I remember that when I was younger, I tried to wear my father's shoes - please disregard the Freudian interpretation. The shoes were outrageously large, but I thought that if I wore them I might be like my father, the grown-up, the professional. Though precocity is fun, I looked stupid and ridiculous because the shoes just didn't fit; after all, I was just a child. I will not use a BlackBerry for the very same reason: It just doesn't fit.
Passionate though many of us are about our individual intellectual pursuits, too often we falsely regard our education as an investment for a future benefit. But I say the benefit is now. The benefit is the joy of education for education's sake. We need to stop looking at the future, and we need to stop applying ourselves to the courts of exclusivity. I believe that having a truly intellectual Princeton community is an important part of having a happy one.
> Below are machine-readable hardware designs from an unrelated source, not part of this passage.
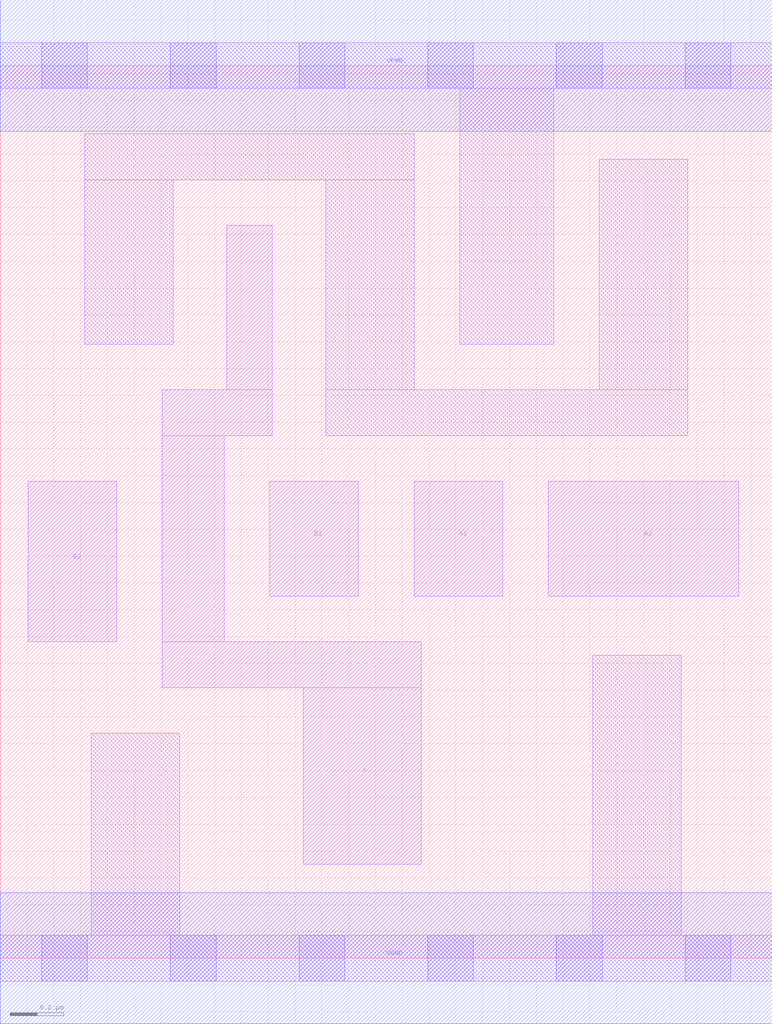
<source format=lef>
# Copyright 2020 The SkyWater PDK Authors
#
# Licensed under the Apache License, Version 2.0 (the "License");
# you may not use this file except in compliance with the License.
# You may obtain a copy of the License at
#
#     https://www.apache.org/licenses/LICENSE-2.0
#
# Unless required by applicable law or agreed to in writing, software
# distributed under the License is distributed on an "AS IS" BASIS,
# WITHOUT WARRANTIES OR CONDITIONS OF ANY KIND, either express or implied.
# See the License for the specific language governing permissions and
# limitations under the License.
#
# SPDX-License-Identifier: Apache-2.0

VERSION 5.7 ;
  NOWIREEXTENSIONATPIN ON ;
  DIVIDERCHAR "/" ;
  BUSBITCHARS "[]" ;
UNITS
  DATABASE MICRONS 200 ;
END UNITS
MACRO sky130_fd_sc_ms__a22oi_1
  CLASS CORE ;
  FOREIGN sky130_fd_sc_ms__a22oi_1 ;
  ORIGIN  0.000000  0.000000 ;
  SIZE  2.880000 BY  3.330000 ;
  SYMMETRY X Y ;
  SITE unit ;
  PIN A1
    ANTENNAGATEAREA  0.312600 ;
    DIRECTION INPUT ;
    USE SIGNAL ;
    PORT
      LAYER li1 ;
        RECT 1.545000 1.350000 1.875000 1.780000 ;
    END
  END A1
  PIN A2
    ANTENNAGATEAREA  0.312600 ;
    DIRECTION INPUT ;
    USE SIGNAL ;
    PORT
      LAYER li1 ;
        RECT 2.045000 1.350000 2.755000 1.780000 ;
    END
  END A2
  PIN B1
    ANTENNAGATEAREA  0.312600 ;
    DIRECTION INPUT ;
    USE SIGNAL ;
    PORT
      LAYER li1 ;
        RECT 1.005000 1.350000 1.335000 1.780000 ;
    END
  END B1
  PIN B2
    ANTENNAGATEAREA  0.312600 ;
    DIRECTION INPUT ;
    USE SIGNAL ;
    PORT
      LAYER li1 ;
        RECT 0.105000 1.180000 0.435000 1.780000 ;
    END
  END B2
  PIN Y
    ANTENNADIFFAREA  0.591000 ;
    DIRECTION OUTPUT ;
    USE SIGNAL ;
    PORT
      LAYER li1 ;
        RECT 0.605000 1.010000 1.570000 1.180000 ;
        RECT 0.605000 1.180000 0.835000 1.950000 ;
        RECT 0.605000 1.950000 1.015000 2.120000 ;
        RECT 0.845000 2.120000 1.015000 2.735000 ;
        RECT 1.130000 0.350000 1.570000 1.010000 ;
    END
  END Y
  PIN VGND
    DIRECTION INOUT ;
    USE GROUND ;
    PORT
      LAYER met1 ;
        RECT 0.000000 -0.245000 2.880000 0.245000 ;
    END
  END VGND
  PIN VPWR
    DIRECTION INOUT ;
    USE POWER ;
    PORT
      LAYER met1 ;
        RECT 0.000000 3.085000 2.880000 3.575000 ;
    END
  END VPWR
  OBS
    LAYER li1 ;
      RECT 0.000000 -0.085000 2.880000 0.085000 ;
      RECT 0.000000  3.245000 2.880000 3.415000 ;
      RECT 0.315000  2.290000 0.645000 2.905000 ;
      RECT 0.315000  2.905000 1.545000 3.075000 ;
      RECT 0.340000  0.085000 0.670000 0.840000 ;
      RECT 1.215000  1.950000 2.565000 2.120000 ;
      RECT 1.215000  2.120000 1.545000 2.905000 ;
      RECT 1.715000  2.290000 2.065000 3.245000 ;
      RECT 2.210000  0.085000 2.540000 1.130000 ;
      RECT 2.235000  2.120000 2.565000 2.980000 ;
    LAYER mcon ;
      RECT 0.155000 -0.085000 0.325000 0.085000 ;
      RECT 0.155000  3.245000 0.325000 3.415000 ;
      RECT 0.635000 -0.085000 0.805000 0.085000 ;
      RECT 0.635000  3.245000 0.805000 3.415000 ;
      RECT 1.115000 -0.085000 1.285000 0.085000 ;
      RECT 1.115000  3.245000 1.285000 3.415000 ;
      RECT 1.595000 -0.085000 1.765000 0.085000 ;
      RECT 1.595000  3.245000 1.765000 3.415000 ;
      RECT 2.075000 -0.085000 2.245000 0.085000 ;
      RECT 2.075000  3.245000 2.245000 3.415000 ;
      RECT 2.555000 -0.085000 2.725000 0.085000 ;
      RECT 2.555000  3.245000 2.725000 3.415000 ;
  END
END sky130_fd_sc_ms__a22oi_1
END LIBRARY

</source>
This is our time to mess up, our time to have fun, our time to explore the whims of our own curiosities, intellectual and otherwise. If we surrender our childhoods and the integrity of an intellectual education to the prevailing zeitgeist of the BlackBerry, we will effectively suffer from the same failure as F. Scott Fitzgerald '17's Gatsby. Just as Gatsby stares out at the green light trying to recapture the past in the future, we will cling to our BlackBerrys, trying to capture a future adulthood we foolishly lust after in a present childhood we hardly appreciate and are in danger of missing.